The shinking of the Titanic is one of the most infamous shipwrecks in history. While there was some element of luck involved in surviving related to the passenger class,gender,age etc.In this project I am going to build a predictive model with the passenger data(training data) from kaggle that answers the question:“what sorts of people were more likely to survive?”
The Data Science project cycle works as OSMEN framework where the first step comes as:
The first step of a Data Science project is Obtaining or Gathering the data.Now as the data is already available in the website I am going to set the directory to the folder where the data is downloaded.
setwd("C:/Users/user/Desktop/Folder/TITANIC")
Now it is time to load the dataset into the interface with the ‘read.csv()’ function where ‘header=T’ tells R that the first line contains name of the columns and ‘stringAsfactors= FALSE’ tells R to consider the strings as string variables.
titanic.train<- read.csv(file = "train.csv", stringsAsFactors = FALSE, header = TRUE)
titanic.test<- read.csv(file = "test.csv", stringsAsFactors = FALSE, header = TRUE)
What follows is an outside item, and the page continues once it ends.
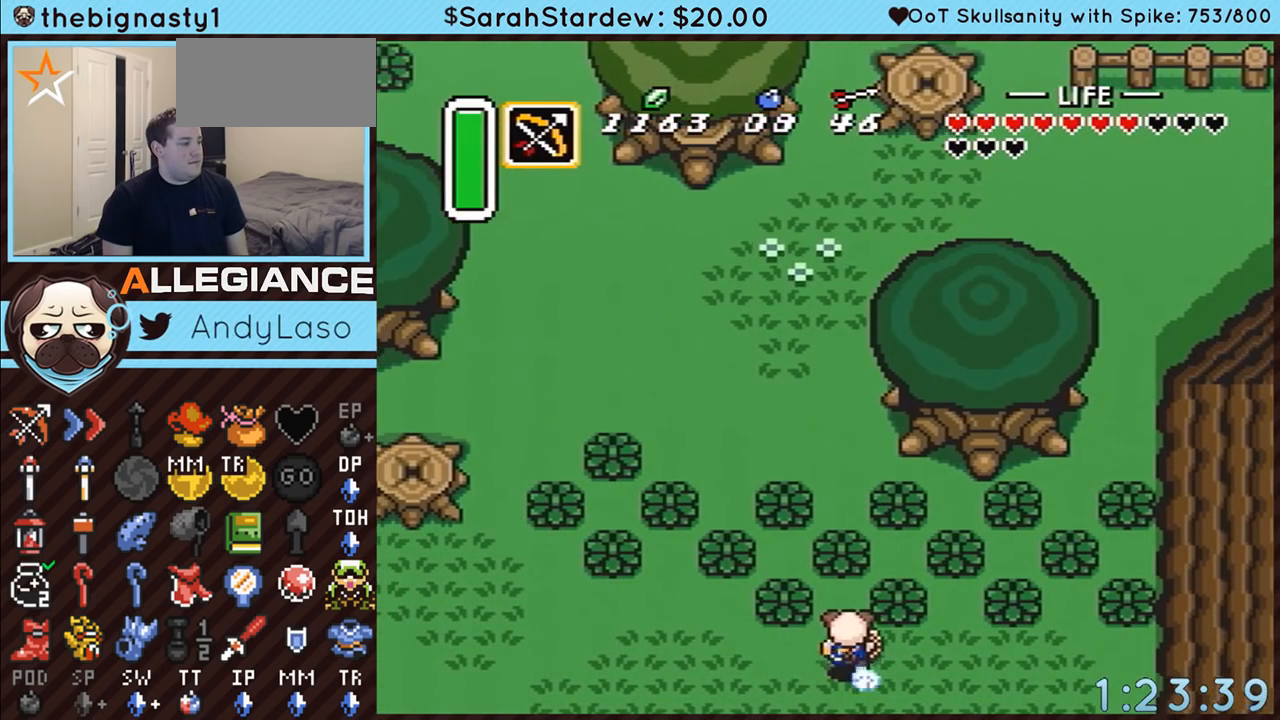
{"buttons": ["A"], "events": [[100, "DPAD_UP", "up"]]}
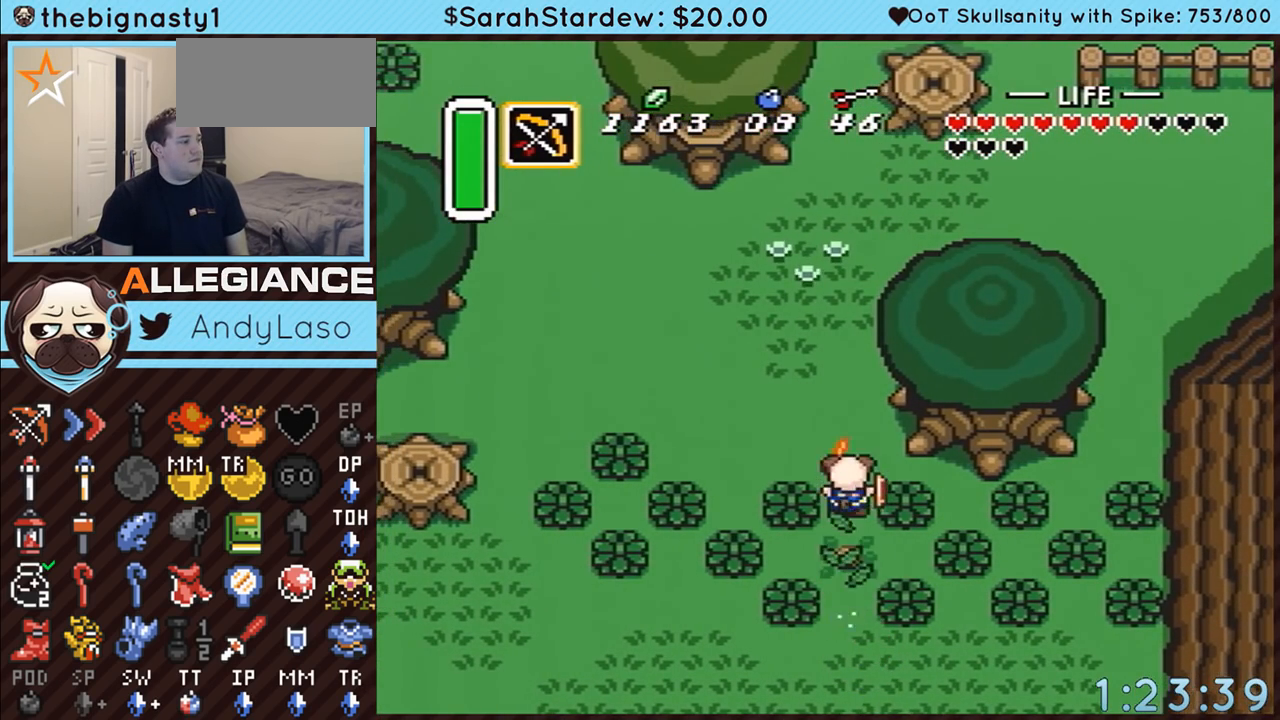
{"buttons": ["A", "DPAD_UP"], "events": [[100, "A", "up"], [133, "DPAD_LEFT", "down"], [417, "A", "down"], [417, "DPAD_LEFT", "up"], [417, "DPAD_UP", "down"]]}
Next I am going to have look how the dataset looks like with the ‘header()’ funcion as:
head(titanic.train)
head(titanic.test)
For each of the passenger Id,‘survival’ refres as 0=No,1=YES, ‘Pclass’ defines Ticket class, ‘Age’ in years as Age is fractional if less than 1. If the age is estimated, is it in the form of xx.5,
‘sibsip’ defines no of siblings/spouses aboard the Titanic as sibsp: The dataset defines family relations in this way… Sibling = brother, sister, stepbrother, stepsister Spouse = husband, wife (mistresses and fiancés were ignored),
‘parch’ defines no of parents/children aboard the Titanic as parch: The dataset defines family relations in this way… Parent = mother, father Child = daughter, son, stepdaughter, stepson Some children travelled only with a nanny, therefore parch=0 for them,
‘embarked’ defines port of Embarkation as C=Cherbourg,Q= Queenstown, S= Southampton.
Now clearly we can see that the test datatset does not have the ‘Survived’ column, exactly what we have to predict.So the Submisson file will have the passengerId of test dataset and whether they survived or not.Let’s continue to the next step.
2)Scrubbing of the Dataset: Cleaning and filtering of the dataset.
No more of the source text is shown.